YOUR ASSIGNMENT:
Extract all lines that hold "Minister" from the records below.

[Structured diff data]
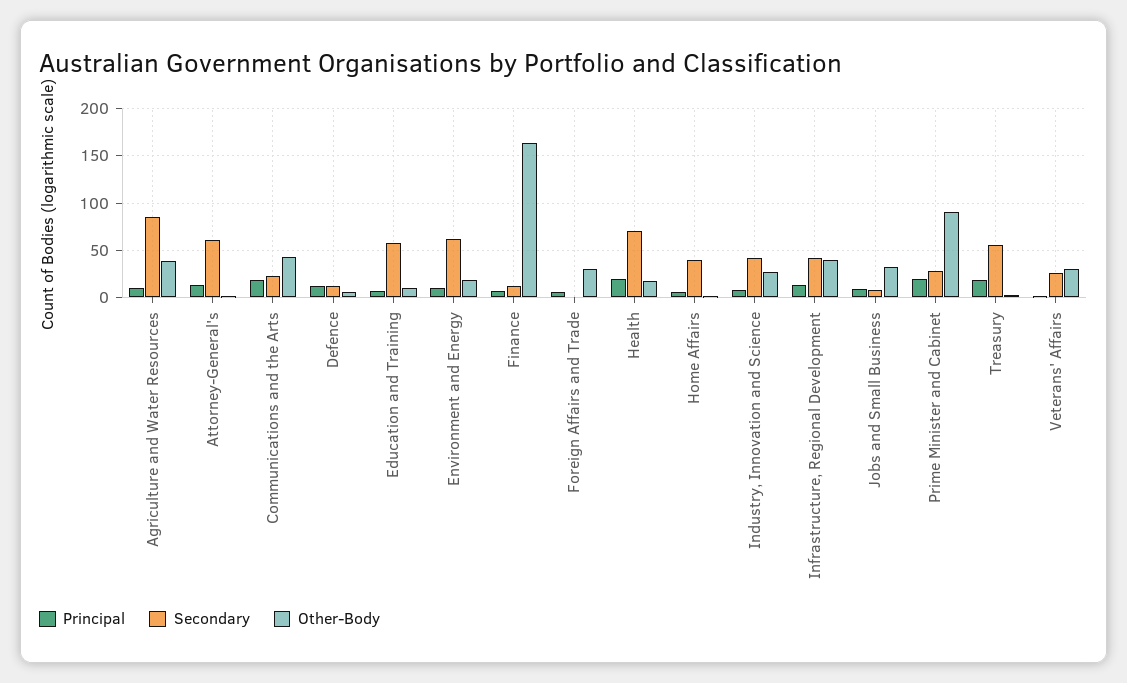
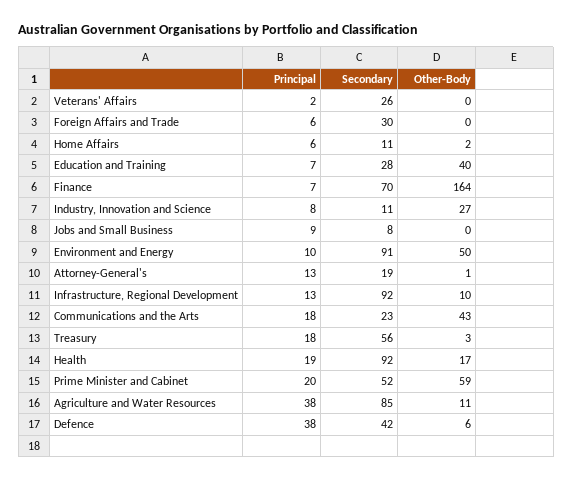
Principal, Agriculture and Water Resources: 10 -> 38
Other-Body, Agriculture and Water Resources: 40 -> 11
Secondary, Attorney-General's: 60 -> 19
Principal, Defence: 10 -> 38
Secondary, Defence: 10 -> 42
Secondary, Education and Training: 60 -> 28
Other-Body, Education and Training: 10 -> 40
Secondary, Environment and Energy: 60 -> 91
Other-Body, Environment and Energy: 20 -> 50
Secondary, Finance: 10 -> 70
Secondary, Foreign Affairs and Trade: 0 -> 30
Other-Body, Foreign Affairs and Trade: 30 -> 0
Secondary, Health: 70 -> 92
Secondary, Home Affairs: 40 -> 11
Secondary, Industry, Innovation and Science: 40 -> 11
Secondary, Infrastructure, Regional Development: 40 -> 92
Other-Body, Infrastructure, Regional Development: 40 -> 10
Other-Body, Jobs and Small Business: 30 -> 0
Secondary, Prime Minister and Cabinet: 30 -> 52
Other-Body, Prime Minister and Cabinet: 90 -> 59
Other-Body, Veterans' Affairs: 30 -> 0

RESPONSE BELOW:
Secondary, Prime Minister and Cabinet: 30 -> 52
Other-Body, Prime Minister and Cabinet: 90 -> 59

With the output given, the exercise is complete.